International Organizations for Rail Transport: Genesis and Evolution
University of Warsaw
Data publikacji: 31-12-2017
Stosunki Międzynarodowe – International Relations 2017;53(4):219-233
This article addresses the origins and evolution of international organizations dedicated to international rail transport. From the beginning of rail history, most of the railway networks in Europe were built by numerous private companies, which continuously competed and collaborated with each other within domestic transport as well as international transport. European railway companies made connections across borders based on personal and financial network relationships and established various types of agreements and unions to make international traffic possible. This coalition allowed them to jointly operate member networks, including running direct trains and establishing tariff agreements. Since international transport has grown in size and complexity, international railway organizations have continuously evolved. This study proceeds as follows: the first section outlines the beginnings and development of international rail transport organizations.

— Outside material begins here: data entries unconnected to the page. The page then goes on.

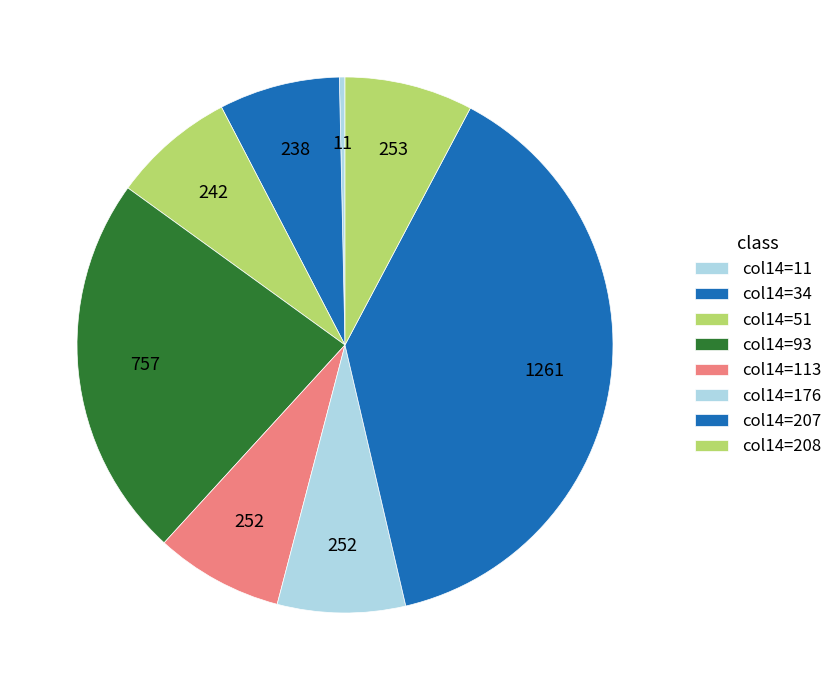

How many segments does this pie chart have?

8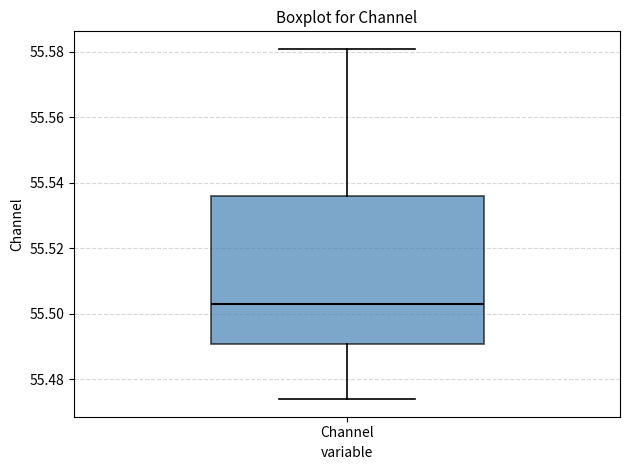

Transcribe this box plot: give where the median line is, the range the box spans, and where the two whiskers end, as read against the y-axis. The values are not printed on the chart, so give them approximately, as read against the axis.

median 55.502, box 55.490 to 55.536, whiskers 55.474 to 55.580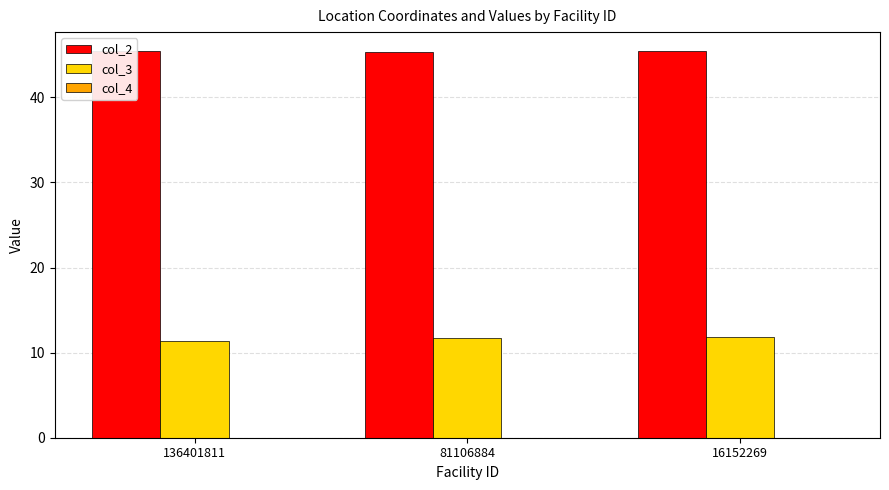

Is it true that col_2 equals 45.4 at 16152269?

True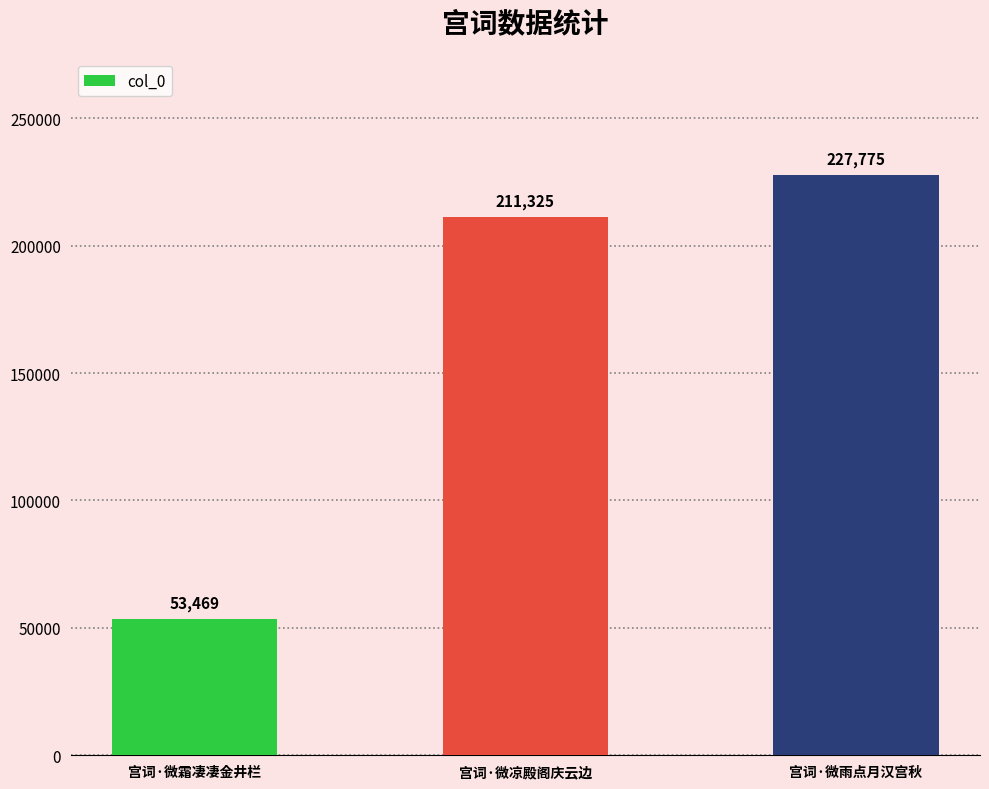

How many data points are less than 211325?

1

With the expansion of the rail network in Europe, international cooperation in the field of railways occurred early in the 19th century. This mainly took the form of bilateral or multilateral agreements or even treaties among the States. Initially, these agreements affected the establishment of international organizations. The second section draws out international organizations between the First World War and the Second World War. In the interwar period, the existing organizations continued to expand their scope of activities and new organizations were founded. The third section examines the impact of the Cold War on international rail organizations. During the Cold War, many organizations were established in Western Europe, with active international railway cooperation. In Eastern Europe, a new international organization was established under the influence of the Soviet Union. The fourth section explains changes in international organizations after the Cold War. After the collapse of the Soviet Union, the existing organizations steadily adapted themselves to changes in the political, economic, social, cultural and technological environments. Because of these various changes, new international organizations also emerged.